Amorphic Tech Brings ‘New Age Manufacturing’ into Skeleton of Old

By Nicole Radzievich Mertz on March 5, 2021

Amorphic Tech Ltd., which operates out of the Bridgeworks Enterprise Center in Allentown, was the subject of a virtual lecture series by the National Museum of Industrial History. (Courtesy of Amorphic Tech Ltd.)

Amorphic Tech Ltd.’s facility in Allentown could be a metaphor for its founder’s philosophy on advanced manufacturing: building on the fundamentals of the old to create something new.

Inside a converted Mack Truck plant, the 7-year-old startup makes components for precise cryogenic systems that could be used in quantum computers and has designed solutions for large industrial mechanical systems. It is pioneering technology that could help freshwater producers reduce their energy costs by 20% to 40%.

Its collection of tools includes modern, automated lathes that turn out perfectly concentric and perpendicular pieces fast and a pair of World War II-era manual lathes – one still wearing its wartime badges.

“I really love the concept of doing new age manufacturing of the most modern type in the skeleton of the old and using it in a way that you can allow it to inspire you and take what’s already come and use it to create something new,” Amorphic Tech Founder and President Andrew Schevets said during a recent National Museum of Industrial History forum.

The forum, part of the “Meet the Manufacturer Virtual Lecture” series, was moderated by Andria Zaia, museum curator of collections, and R. Scott Unger, executive director of Allentown Economic Development Corporation. The premier sponsor was Lehigh Valley Industrial Park, and the series sponsor was Lehigh Valley Economic Development Corporation.

The series, which is available on the museum’s social media channels, highlights innovators in a region rich in industrial heritage. From Crayola crayons to marshmallow Peeps, the vast array of popular products made in the region produced in 2019 an economic output of $7.1 million. Advanced manufacturers like Amorphic Tech employ more than half of the 33,400 jobs in the region’s manufacturing sector.

In the half-hour program which first aired Feb. 28, Schevets, tells the story of how Amorphic Tech went from an idea he dreamed up in his house into a thriving business that counts the federal government, Fortune 500 companies and local businesses among its customers.

Schevets, an Emmaus High School graduate, said he always loved taking things apart: motorized bicycles and cars. He majored in mechanical engineering at the University of Pittsburgh and worked for a major pump and fluid control manufacturer before branching out on his own.

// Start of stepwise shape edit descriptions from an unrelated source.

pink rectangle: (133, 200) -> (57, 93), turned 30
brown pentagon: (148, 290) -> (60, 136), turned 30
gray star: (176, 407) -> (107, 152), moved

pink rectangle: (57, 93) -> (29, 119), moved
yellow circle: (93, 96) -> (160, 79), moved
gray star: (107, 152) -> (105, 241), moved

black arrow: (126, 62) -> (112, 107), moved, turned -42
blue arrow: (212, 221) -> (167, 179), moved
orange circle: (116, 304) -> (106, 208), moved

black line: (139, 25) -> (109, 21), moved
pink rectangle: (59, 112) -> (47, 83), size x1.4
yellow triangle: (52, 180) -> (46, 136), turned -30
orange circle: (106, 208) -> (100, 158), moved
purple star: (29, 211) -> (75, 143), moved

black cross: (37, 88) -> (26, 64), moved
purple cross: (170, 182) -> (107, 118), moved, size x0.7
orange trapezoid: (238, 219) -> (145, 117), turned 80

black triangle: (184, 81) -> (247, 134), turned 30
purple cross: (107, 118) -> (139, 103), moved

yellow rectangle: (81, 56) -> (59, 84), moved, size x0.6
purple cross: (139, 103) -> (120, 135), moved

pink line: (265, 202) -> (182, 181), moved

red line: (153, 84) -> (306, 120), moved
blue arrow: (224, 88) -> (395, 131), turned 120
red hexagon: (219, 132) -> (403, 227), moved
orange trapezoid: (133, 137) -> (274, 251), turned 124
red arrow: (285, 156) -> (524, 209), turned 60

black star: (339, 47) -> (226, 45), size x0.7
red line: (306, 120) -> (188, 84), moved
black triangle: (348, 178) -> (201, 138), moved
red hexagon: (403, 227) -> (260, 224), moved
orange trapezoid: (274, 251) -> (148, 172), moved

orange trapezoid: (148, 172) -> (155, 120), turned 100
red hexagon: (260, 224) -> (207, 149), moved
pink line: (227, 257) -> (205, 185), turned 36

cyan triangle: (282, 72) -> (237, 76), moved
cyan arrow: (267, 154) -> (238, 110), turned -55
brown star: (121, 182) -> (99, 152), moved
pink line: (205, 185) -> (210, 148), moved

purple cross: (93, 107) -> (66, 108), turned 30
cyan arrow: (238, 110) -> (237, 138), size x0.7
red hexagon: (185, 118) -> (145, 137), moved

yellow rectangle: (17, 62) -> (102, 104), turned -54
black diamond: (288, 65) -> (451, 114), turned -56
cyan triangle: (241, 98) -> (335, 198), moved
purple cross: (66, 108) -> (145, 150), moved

Among his early ideas was an energy recovery device that would reduce the energy cost of fresh water. Early prototypes were 20% more efficient than conventional technology, but the product needed more work to be commercialized. The company shifted gears to a services-oriented operation where it built up manufacturing capabilities and expertise.

Amorphic Tech is now a multi-faceted engineering solutions company. It provides sophisticated prototypes and design solutions for industrial mechanical systems including rotating machinery, power generation, water purification and batch and full-scale manufacturing.

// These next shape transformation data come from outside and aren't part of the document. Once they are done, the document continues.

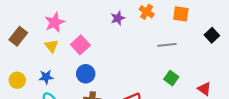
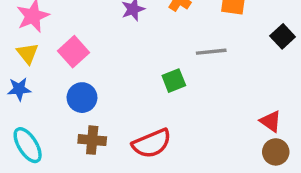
blue star: (46, 77) -> (19, 89), moved
green square: (171, 78) -> (174, 81), moved, turned 32

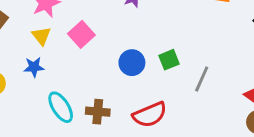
gray line: (211, 52) -> (202, 79), moved, turned -60
blue circle: (82, 98) -> (132, 63), moved
cyan ellipse: (28, 145) -> (61, 107), moved

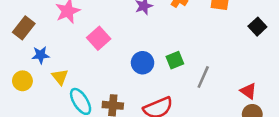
yellow triangle: (41, 36) -> (60, 77), moved
blue star: (34, 67) -> (41, 55), moved

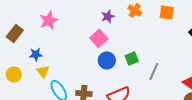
pink square: (99, 38) -> (99, 38), moved
blue star: (41, 55) -> (36, 54), moved

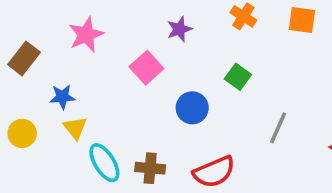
purple star: (108, 16) -> (179, 29), moved
pink square: (99, 38) -> (146, 68), moved
green square: (132, 58) -> (238, 77), moved, turned -32

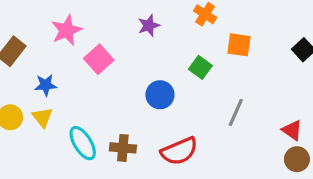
orange square: (302, 20) -> (239, 45), moved
pink square: (146, 68) -> (99, 59), moved
yellow triangle: (75, 128) -> (42, 117), moved

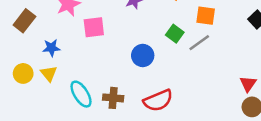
pink square: (99, 59) -> (94, 27), turned 35
gray line: (236, 112) -> (199, 43), moved, turned 30
red triangle: (292, 130) -> (248, 84), turned 30

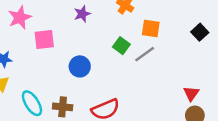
blue circle: (143, 55) -> (80, 66), moved

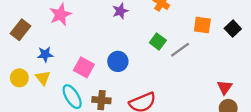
orange square: (151, 29) -> (202, 25), moved
pink square: (44, 40) -> (84, 67), moved, turned 36

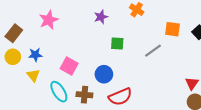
green square: (158, 41) -> (117, 43), moved, turned -32
blue circle: (118, 61) -> (104, 74), moved
yellow circle: (19, 78) -> (13, 57), moved

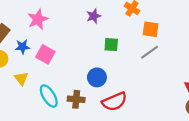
orange square: (172, 29) -> (151, 29), moved
blue star: (35, 55) -> (22, 47), moved
pink square: (69, 66) -> (45, 54), moved

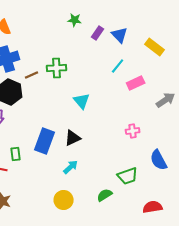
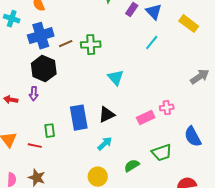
brown line: (32, 75) -> (66, 44), moved
pink rectangle: (136, 83) -> (146, 118), moved
blue rectangle: (45, 141) -> (79, 118), turned -30
green semicircle: (105, 195) -> (132, 166), moved

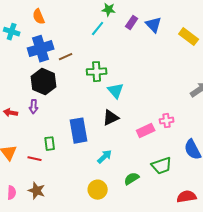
cyan line: (152, 43) -> (98, 29), moved
green cross: (91, 45) -> (97, 72), moved
black triangle: (107, 115) -> (111, 118), moved

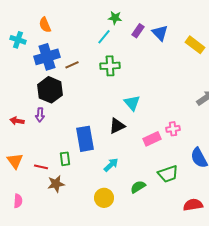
green cross: (97, 72) -> (110, 66), moved
cyan triangle: (116, 91) -> (132, 103), moved
green rectangle: (50, 144) -> (65, 159), moved
brown star: (37, 191) -> (56, 184), moved, turned -30

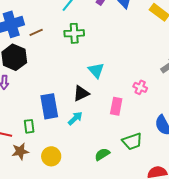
pink cross: (173, 129) -> (140, 87), moved, turned 32
pink rectangle: (152, 139) -> (116, 106), turned -54
cyan arrow: (111, 165) -> (75, 118), moved
yellow circle: (104, 198) -> (51, 156), moved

Amorphic Tech is located at the Bridgeworks Enterprise Center, a business incubator dedicated primarily to manufacturing. It’s a  project of Allentown Economic Development Corporation.

Here are some excerpts from the program:

Why the company is called Amorphic Tech

“That idea came about because new 3-D modeling and manufacturing capabilities enable you to create things that were previously not possible. So you’ll have some set of functional requirements and previously you had to conform

Amorphic Tech is based at Bridgeworks Enterprise Center in Allentown. (Courtesy of Amorphic Tech Ltd.)

to making this square and these really uniform shapes. But now, you can create something that is abstract almost artistic with the goal of complete functional optimization. So Amorphic — you could take that idea of being shapeless

and formless like water and use it to enable your products and your technology to take form in a way that previously wasn’t possible.”

How manufacturing has changed over the last decade

“I love to see there has almost been a democratizing effect of manufacturing as technology has trickled down, as computer, 3-D modelling and CAD/CAM has become widely accessible to everybody. All of a sudden the average person, child or student can have fun and make things and have a 3-D printer and take something straight out of their brain and see what it looks like.”

Why aspiring advanced manufacturers should learn manual equipment

“You have to walk before you can run…You have to learn the manual techniques processes first and you need to understand the challenges and where you might fail. Then you’ll take that, grow that and interpolate your skill set to use the automated equipment.”

What’s rewarding about using old equipment

“It’s really fun to me when I use an old 3D printer and a $30 filament to print things like a custom rubber seal which will hold up to 1800 PSI.”

Favorite material to work with

Part of the fun of making things is understanding the strengths and weaknesses of all the materials and how you need to treat them to get what you want in the end. I find a standard 300 series stainless is particularly fascinating because of their anti-corrosion capabilities but also able to withstand high temperatures and minimize creep.